(Extracted data entries)
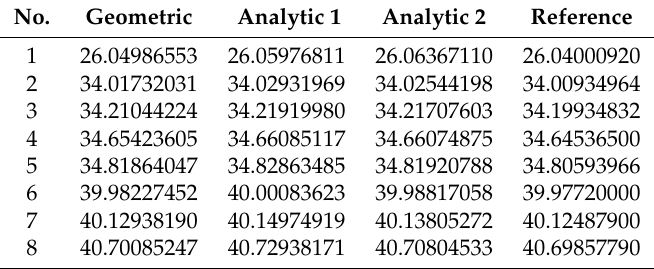
Table 9. The LD results of diferent positions. (The unit is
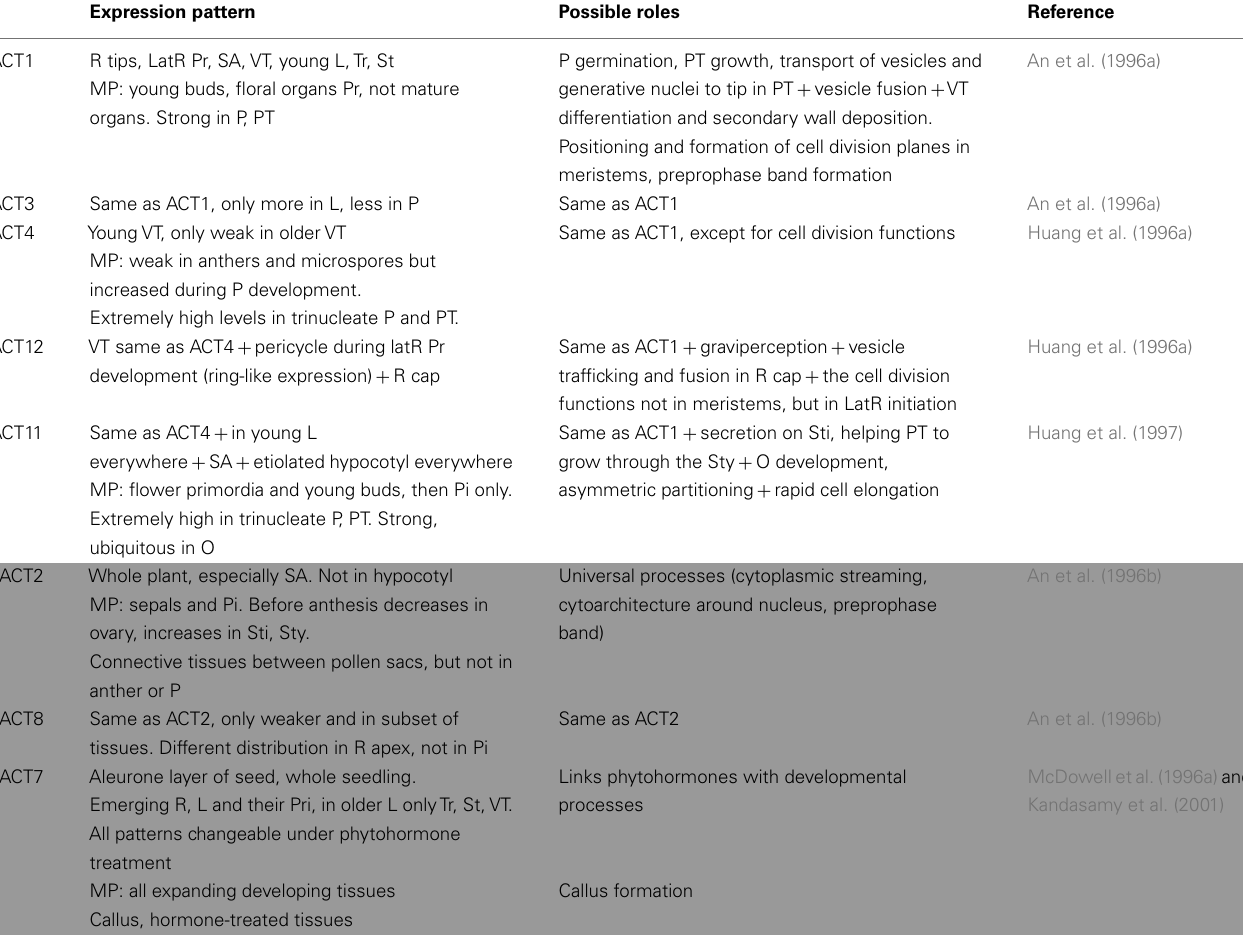
Table 2 | Expression patterns of actin isotypes and their possible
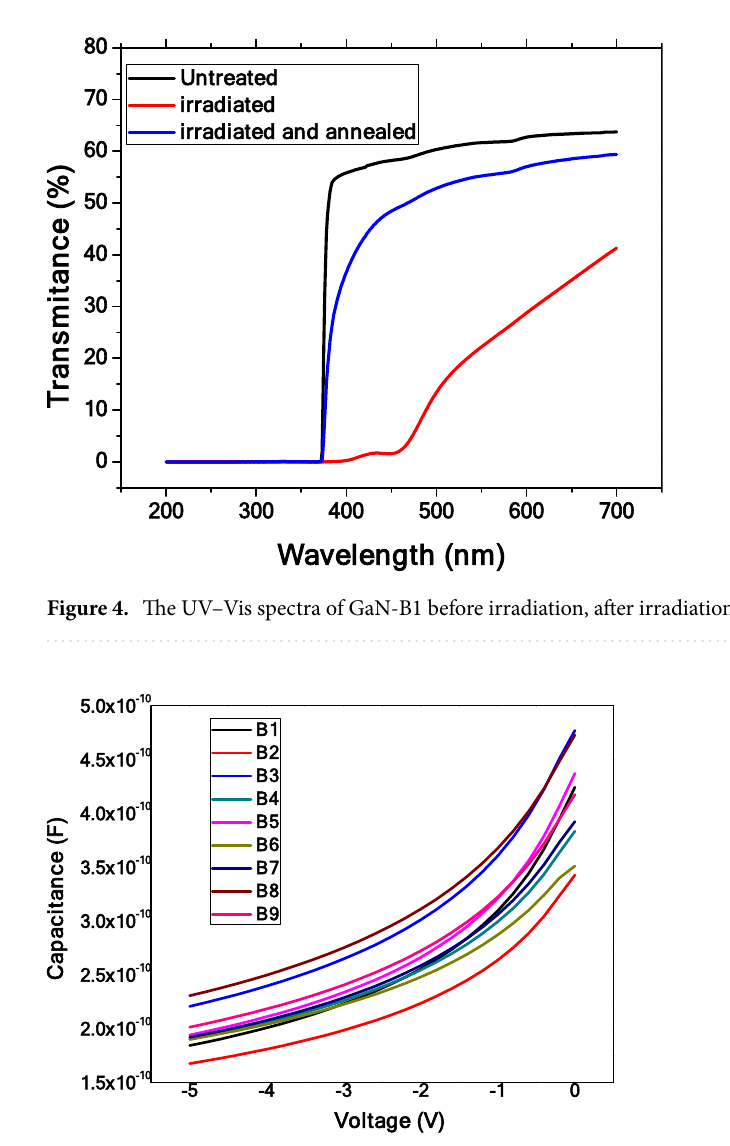
Figure 5. The C-V measurements of GaN 1–10 using mercury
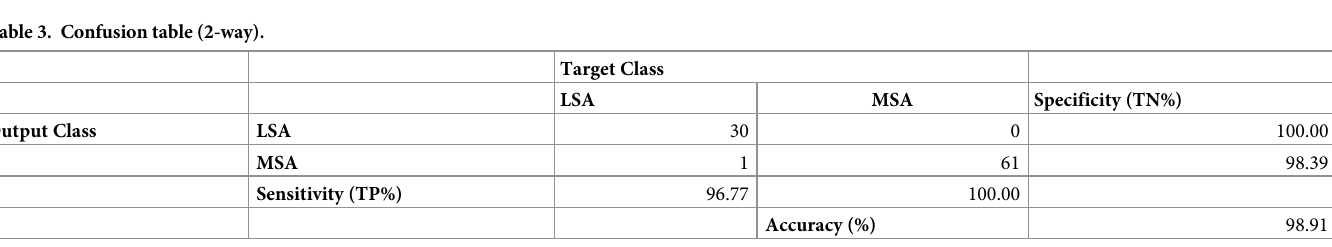
Table 3. Confusion table (2-way).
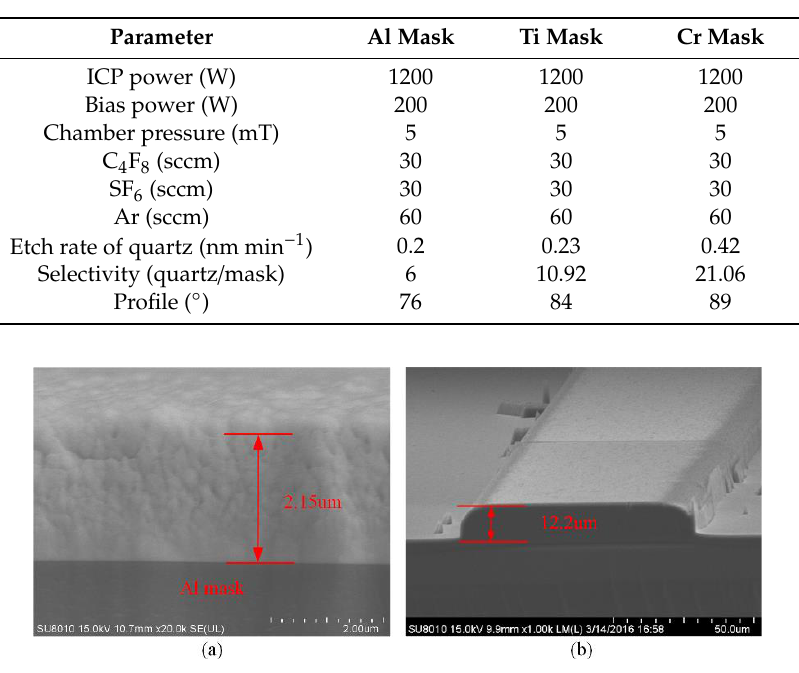
Figure 7. The relationship between the chamber pressure and etch rate.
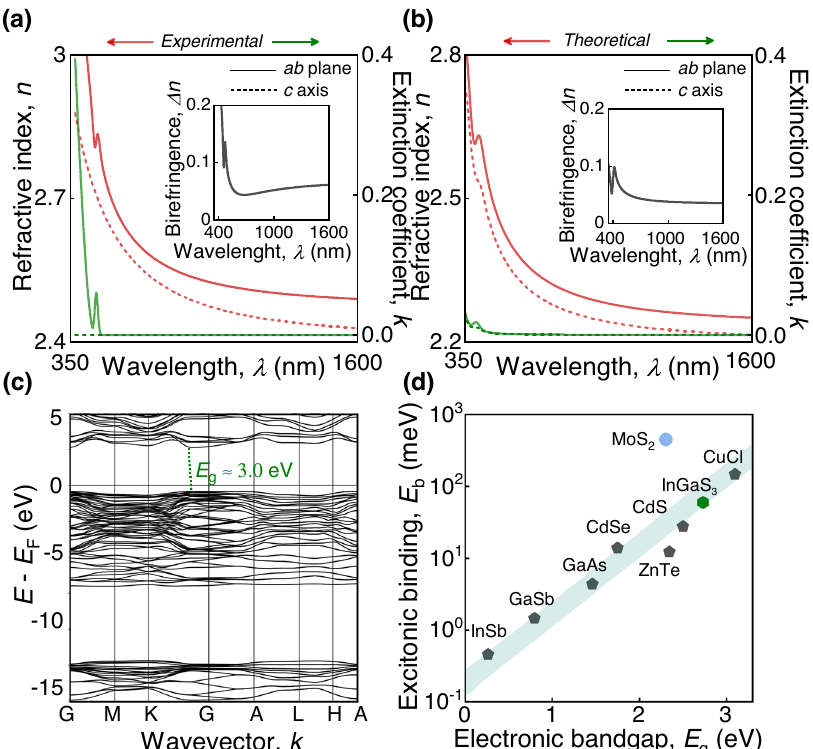
Fig. 3 Optical response of non-van der Waals InGaS 3 . a Experimental and b fi rst-principle refractive indices and extinction coef fi cients for ab -plane (straight line) and c -axis (dashed line) of commensurate values and trends validating the hexagonal structure of InGaS 3 (see Fig. 1(a (inset) and d)). Insets: material ’ s birefringence. c Electronic bandstructure from the fi rst-principle calculations. Fermi energy ( E F ) is shifted to zero for clarity. Electronic bandgap is of E g = 3 eV. d Excitonic binding energy versus electronic bandgap in traditional semiconductor materials. For a comparison, we also included the corresponding data for MoS 2 monolayer 55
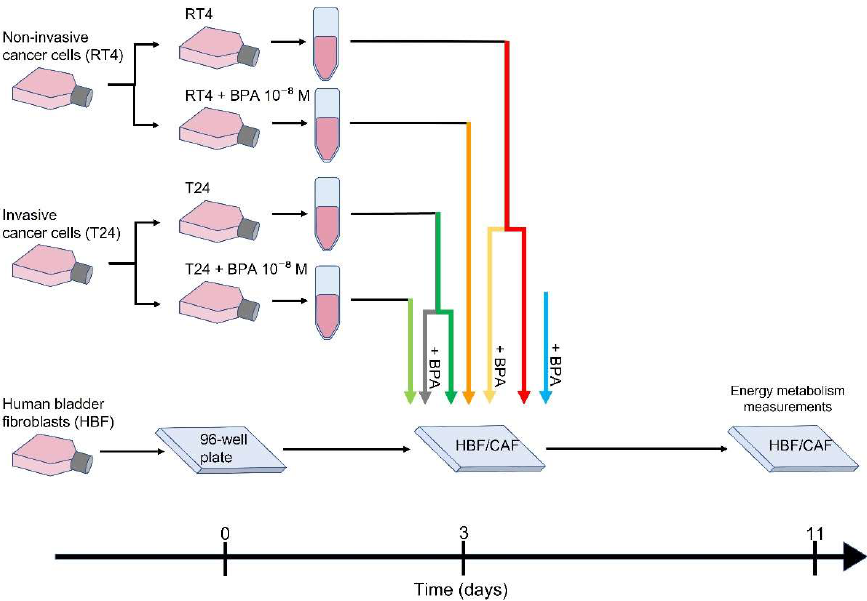
Figure 1. Experimental design. Non-invasive bladder cancer cells (RT4) and invasive bladder cancer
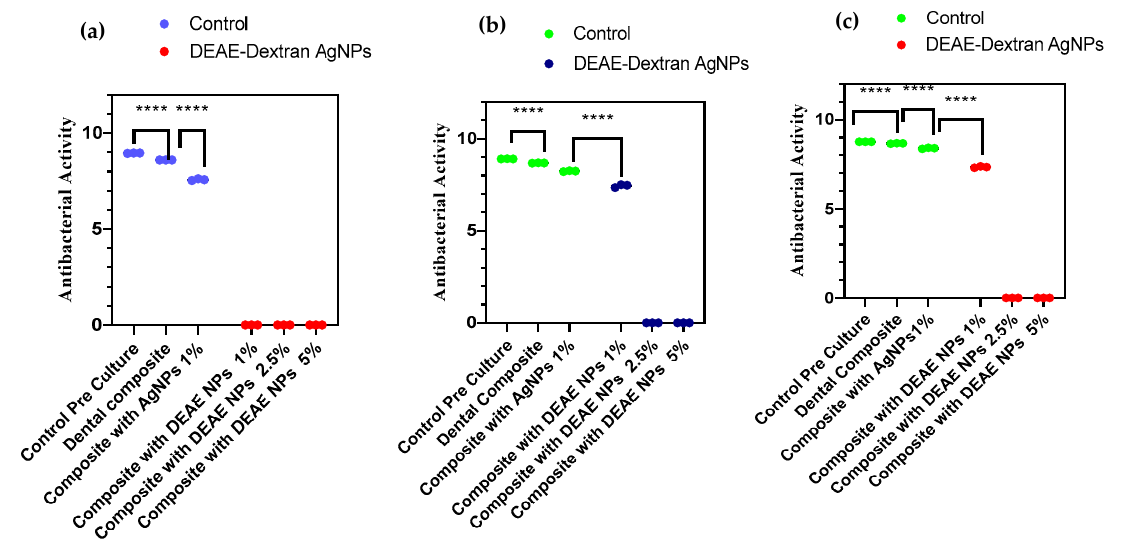
Figure 6. CFU/mL of: ( a ) S. mutans , ( b ) E. faecalis , and ( c ) microcosm models: antibacterial effect of modified composite resin disks (**** = p < 0.0001).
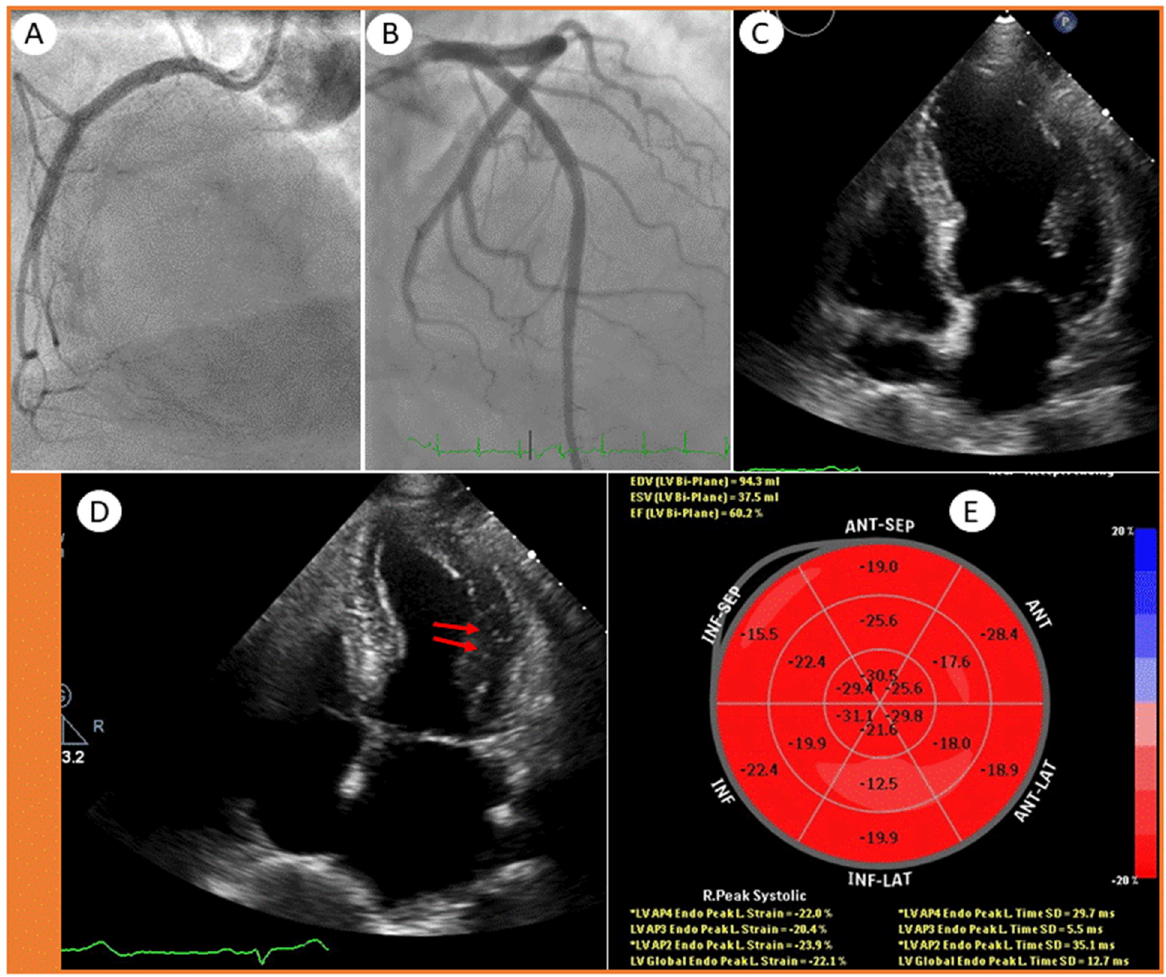
Figure 2. Coronary angiography showing a ( A ) normal right coronary artery and ( B ) normal left main stem, left circumflex artery with marginal branches and left anterior descending artery with diagonal branches. Echocardiographic 4-chamber views showing ( C ) end-diastolic and ( D ) end-systolic frames with mild hypokinesis (arrows), and a ( E ) Bulls’ eye plot.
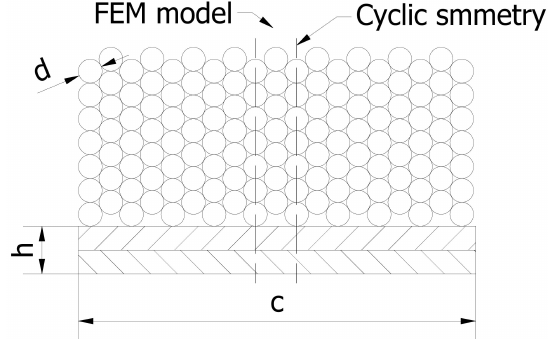
Figure 3: Cross-section of the segment of seal with bimetal element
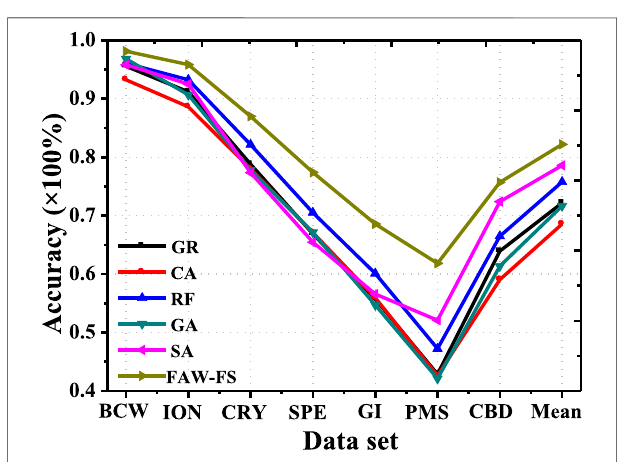
FIGURE 7 | Analysis on accuracy based on meta heuristic algorithm under the feature of RF.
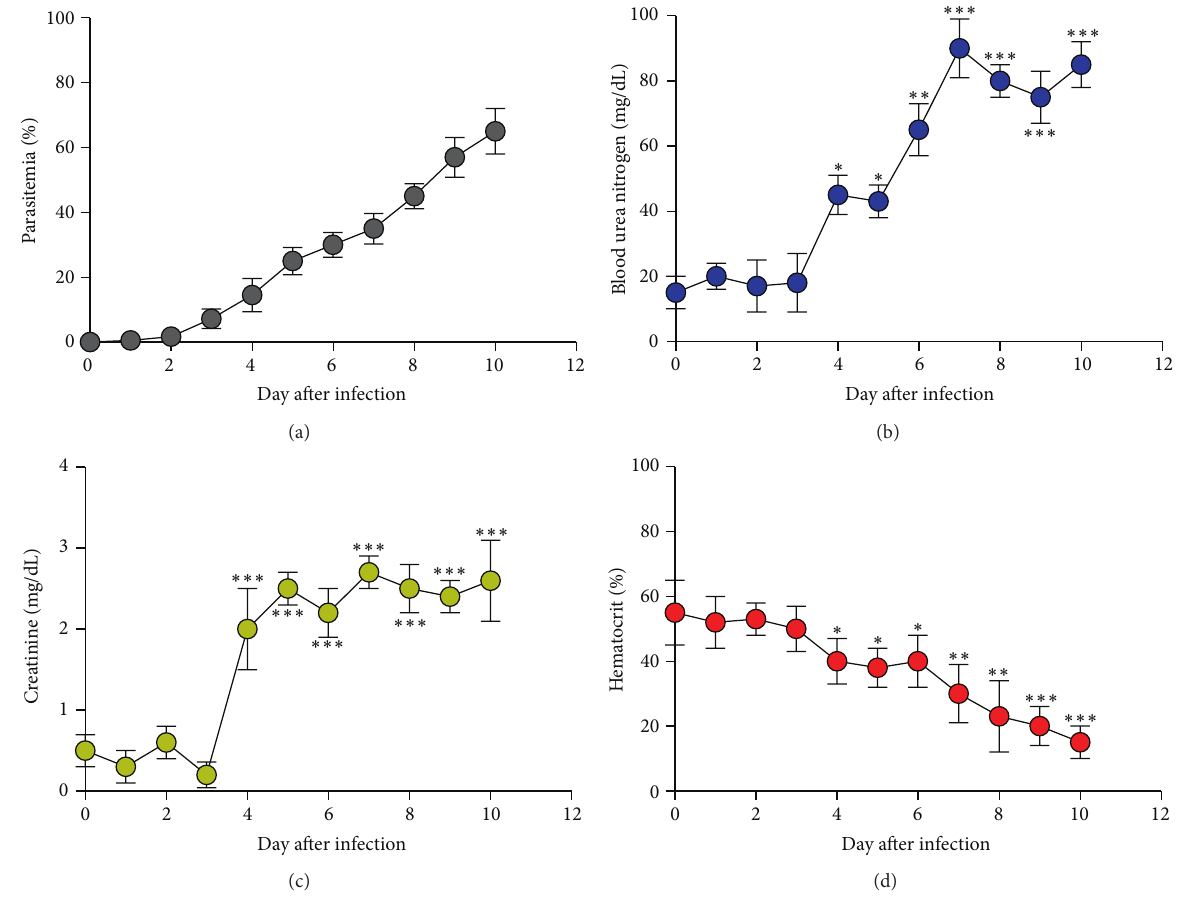
Figure 1: Renal damage and hemolysis induced by Plasmodium berghei infection. ICR mice (5 mice) were inoculated with 1 × 10 7 parasitized erythrocytesofPbANKAbyintraperitonealinjection.(a)Parasitemia,(b)BUN,(c)creatinine,and(d)hematocritlevelsweredailymonitored. Results were expressed as mean ± SEM. ∗ 𝑃 < 0.05, ∗∗ 𝑃 < 0.01, and ∗∗∗ 𝑃 < 0.001, compared to day 0 after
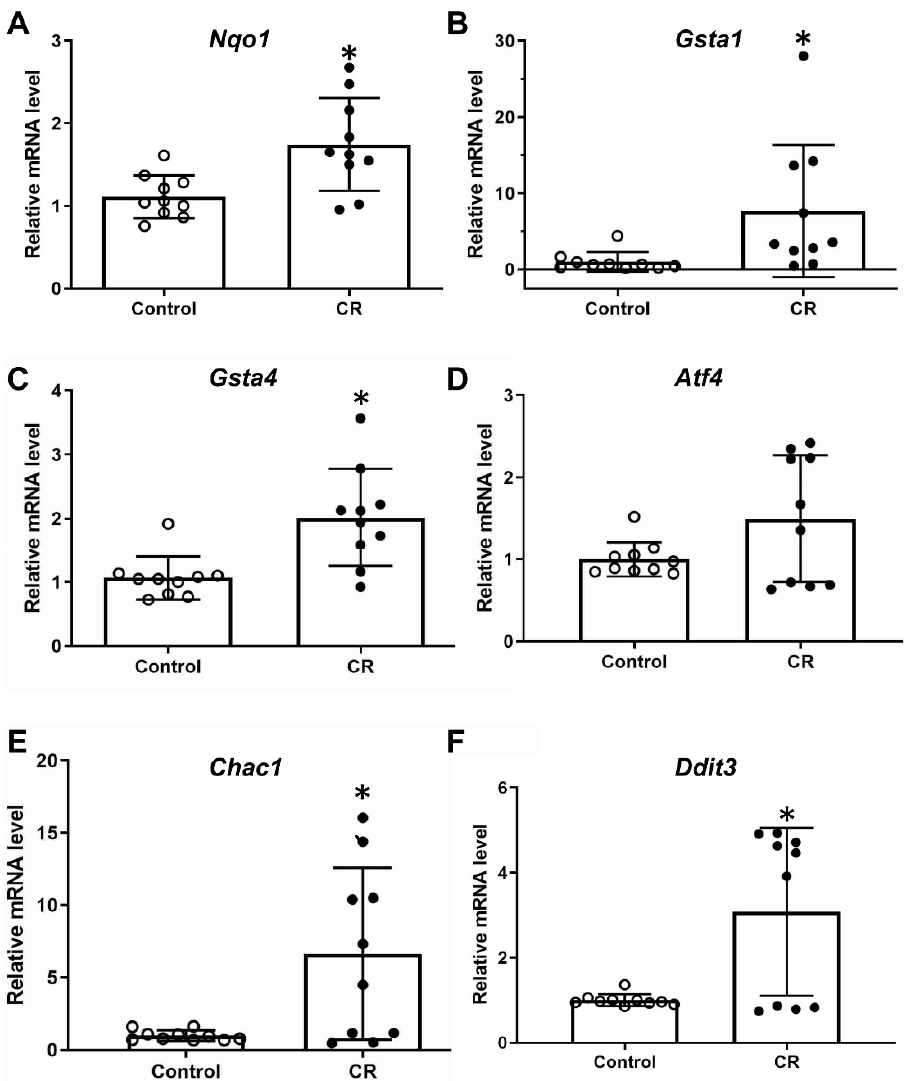
Figure 2. Relative mRNA expression of cytoprotective, antioxidant and stress ‐ response genes in embryonic liver from wild ‐ type mice: Nqo1 ( A ), Gsta1 ( B ), Gsta4 ( C ), Atf4 ( D ), Chac1( E ) and Ddit3 ( F ). n = 10 per group, * p < 0.05. Control: fed ad libitum; CR: calorie restriction.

# Exercise directions
Verbatim transcription needed, from the opening line of the entries above through the line containing "Fig. 3 Optical"; pictures do not belong in it.

# Finished task
Table 9. The LD results of diferent positions. (The unit is
Table 2 | Expression patterns of actin isotypes and their possible
Figure 5. The C-V measurements of GaN 1–10 using mercury
Table 3. Confusion table (2-way).
Figure 7. The relationship between the chamber pressure and etch rate.
Fig. 3 Optical response of non-van der Waals InGaS 3 . a Experimental and b fi rst-principle refractive indices and extinction coef fi cients for ab -plane (straight line) and c -axis (dashed line) of commensurate values and trends validating the hexagonal structure of InGaS 3 (see Fig. 1(a (inset) and d)). Insets: material ’ s birefringence. c Electronic bandstructure from the fi rst-principle calculations. Fermi energy ( E F ) is shifted to zero for clarity. Electronic bandgap is of E g = 3 eV. d Excitonic binding energy versus electronic bandgap in traditional semiconductor materials. For a comparison, we also included the corresponding data for MoS 2 monolayer 55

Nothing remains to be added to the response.